*Übungstext*

§ §

# Scott Voltage JR 20 - von 11,20 kg auf 9,06 kg verschlankt



## Bubilein79 (7. Dezember 2016)

Hallo zusammen,
nach dem Projekt des 24" Voltage meiner Tochter war nun das 20" Modell aus 2010 für meinen Sohn dran. Ausgangsgewicht lag netto bei 11,20 kg. Nun bin ich auf 9,06 kg netto gekommen. Investiert habe ich ca. 110,- €. Das Bike habe ich für 20,- € gekauft.	   

Folgende Teile habe ich getauscht:


Federgabel Suntour (1780 Gramm) gegen Frog-Gabel 20" (550 Gramm)
Originalbereifung getauscht gegen Schwalbe Black Jack
Originalschläuche getauscht gegen Schwalbe Schläuche
Stahl-Rizer-Lenker getauscht gegen Flat-Alulenker aus der Teilekiste
Innenlager getauscht, da defekt gegen Neco 113,5mm (270 Gramm)

§ §

*Gegebene Datensätze*

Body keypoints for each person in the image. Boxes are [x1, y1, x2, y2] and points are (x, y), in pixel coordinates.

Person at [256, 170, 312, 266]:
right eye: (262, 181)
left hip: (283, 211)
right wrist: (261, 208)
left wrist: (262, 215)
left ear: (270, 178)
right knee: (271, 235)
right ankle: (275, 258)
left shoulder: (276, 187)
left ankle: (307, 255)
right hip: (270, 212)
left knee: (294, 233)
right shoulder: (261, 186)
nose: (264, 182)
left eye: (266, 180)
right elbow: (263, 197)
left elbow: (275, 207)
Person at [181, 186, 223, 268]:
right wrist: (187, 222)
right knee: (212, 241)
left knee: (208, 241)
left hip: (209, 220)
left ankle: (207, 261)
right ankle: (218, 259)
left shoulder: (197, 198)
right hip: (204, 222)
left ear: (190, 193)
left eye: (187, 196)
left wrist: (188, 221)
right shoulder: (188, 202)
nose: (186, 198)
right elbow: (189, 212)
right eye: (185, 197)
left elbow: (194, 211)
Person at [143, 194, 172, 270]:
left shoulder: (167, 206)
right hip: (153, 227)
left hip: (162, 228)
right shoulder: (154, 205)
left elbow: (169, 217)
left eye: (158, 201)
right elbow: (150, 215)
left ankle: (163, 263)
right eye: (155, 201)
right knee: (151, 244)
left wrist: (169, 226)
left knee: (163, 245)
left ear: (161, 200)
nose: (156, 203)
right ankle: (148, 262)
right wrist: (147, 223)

§ §

*Aufgaben zur Übung*
[A] Gib bitte aus dem Forumsbeitrag zum Scott Voltage JR 20 den Abschnitt von „## Bubilein79 (7.“ bis „113,5mm (270 Gramm)“ wortgetreu wieder.
[B] Wie viel wiegt laut dem Beitrag über das Scott Voltage JR 20 die neu verbaute Frog-Gabel?
[C] Schreib den Forumsbeitrag über das verschlankte Scott Voltage JR 20 im Anschluss an seine letzte Zeile weiter.

*Antworten je Aufgabe*
[A]
## Bubilein79 (7. Dezember 2016)

Hallo zusammen,
nach dem Projekt des 24" Voltage meiner Tochter war nun das 20" Modell aus 2010 für meinen Sohn dran. Ausgangsgewicht lag netto bei 11,20 kg. Nun bin ich auf 9,06 kg netto gekommen. Investiert habe ich ca. 110,- €. Das Bike habe ich für 20,- € gekauft.	   

Folgende Teile habe ich getauscht:


Federgabel Suntour (1780 Gramm) gegen Frog-Gabel 20" (550 Gramm)
Originalbereifung getauscht gegen Schwalbe Black Jack
Originalschläuche getauscht gegen Schwalbe Schläuche
Stahl-Rizer-Lenker getauscht gegen Flat-Alulenker aus der Teilekiste
Innenlager getauscht, da defekt gegen Neco 113,5mm (270 Gramm)

[B] 550 Gramm.

[C]
Griffe getauscht gegen Schaumstoffgriffe (30 Gramm)
Umbau 6-Gang Gripshift gegen Shimano-Trigger und 7-Gang
Pedale VP-580 getauscht gegen gebrauchte aus der Teilekiste (240 Gramm)
Sonst noch Verschleißteile, wie Kette, Bremsbeläge...
Hier mal einige Bilder vom Ergebnis:


----------



## zr0wrk (7. Dezember 2016)

Sollten die Gripshifter nicht leichter sein als die Trigger? Bei SRAM ist das zumindest so.


----------



## MTB-News.de




----------



## Bubilein79 (7. Dezember 2016)

zr0wrk schrieb:


> Sollten die Gripshifter nicht leichter sein als die Trigger? Bei SRAM ist das zumindest so.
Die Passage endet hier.